[Source texts of formatted documents]
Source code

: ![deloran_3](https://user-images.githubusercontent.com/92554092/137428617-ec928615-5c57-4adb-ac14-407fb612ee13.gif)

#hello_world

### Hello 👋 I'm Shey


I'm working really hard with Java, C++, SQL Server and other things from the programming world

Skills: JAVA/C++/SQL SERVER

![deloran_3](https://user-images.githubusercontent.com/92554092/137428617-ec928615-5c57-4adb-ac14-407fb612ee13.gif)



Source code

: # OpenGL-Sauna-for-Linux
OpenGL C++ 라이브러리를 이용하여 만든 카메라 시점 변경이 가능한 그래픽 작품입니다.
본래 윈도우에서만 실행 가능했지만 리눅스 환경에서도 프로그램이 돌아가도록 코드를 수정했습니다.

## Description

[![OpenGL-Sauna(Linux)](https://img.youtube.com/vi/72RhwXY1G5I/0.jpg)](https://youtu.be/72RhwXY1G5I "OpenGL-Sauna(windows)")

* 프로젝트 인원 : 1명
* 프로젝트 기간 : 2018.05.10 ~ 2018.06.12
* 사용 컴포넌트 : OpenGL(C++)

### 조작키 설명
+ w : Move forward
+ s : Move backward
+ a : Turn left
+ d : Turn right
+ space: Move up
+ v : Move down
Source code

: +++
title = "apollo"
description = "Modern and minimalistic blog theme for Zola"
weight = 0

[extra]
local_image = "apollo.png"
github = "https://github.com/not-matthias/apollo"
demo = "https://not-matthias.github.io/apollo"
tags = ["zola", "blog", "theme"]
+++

* * *

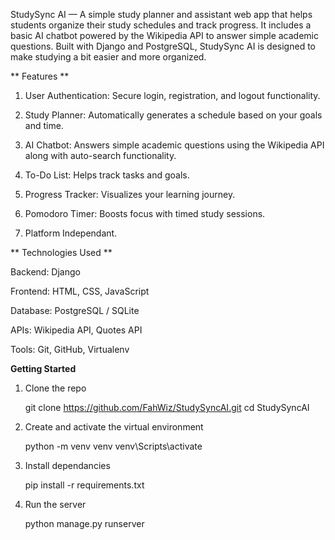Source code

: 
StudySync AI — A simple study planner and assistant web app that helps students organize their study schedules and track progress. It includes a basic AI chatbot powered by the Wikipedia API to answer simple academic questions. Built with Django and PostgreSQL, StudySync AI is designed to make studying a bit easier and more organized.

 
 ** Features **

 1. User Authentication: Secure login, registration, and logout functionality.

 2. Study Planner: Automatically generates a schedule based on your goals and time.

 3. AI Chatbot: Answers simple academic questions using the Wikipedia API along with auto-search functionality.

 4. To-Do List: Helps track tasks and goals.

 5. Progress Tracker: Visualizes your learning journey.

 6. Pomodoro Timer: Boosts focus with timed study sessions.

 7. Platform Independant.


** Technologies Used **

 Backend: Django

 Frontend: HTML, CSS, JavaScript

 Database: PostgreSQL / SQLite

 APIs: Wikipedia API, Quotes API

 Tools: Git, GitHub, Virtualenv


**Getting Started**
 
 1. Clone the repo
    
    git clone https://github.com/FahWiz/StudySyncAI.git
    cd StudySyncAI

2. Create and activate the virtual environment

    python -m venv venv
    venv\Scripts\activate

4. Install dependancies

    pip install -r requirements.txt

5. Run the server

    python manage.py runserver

* * *

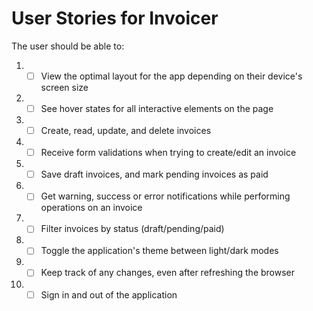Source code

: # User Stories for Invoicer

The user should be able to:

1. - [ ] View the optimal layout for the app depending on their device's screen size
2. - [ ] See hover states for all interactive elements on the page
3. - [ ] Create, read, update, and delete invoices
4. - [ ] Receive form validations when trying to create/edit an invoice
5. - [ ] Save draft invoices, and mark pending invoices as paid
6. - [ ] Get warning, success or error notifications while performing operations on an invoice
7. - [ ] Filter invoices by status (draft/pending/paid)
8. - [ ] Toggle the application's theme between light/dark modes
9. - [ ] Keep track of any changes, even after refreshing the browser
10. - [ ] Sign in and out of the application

§ **Assignment**:
Given the records above, restate word for word only the lines starting at the one with "4. - [ ] Receive" and ending at the one with "10. - [ ] Sign in and out of the application".

§ **The completed task**:
4. - [ ] Receive form validations when trying to create/edit an invoice
5. - [ ] Save draft invoices, and mark pending invoices as paid
6. - [ ] Get warning, success or error notifications while performing operations on an invoice
7. - [ ] Filter invoices by status (draft/pending/paid)
8. - [ ] Toggle the application's theme between light/dark modes
9. - [ ] Keep track of any changes, even after refreshing the browser
10. - [ ] Sign in and out of the application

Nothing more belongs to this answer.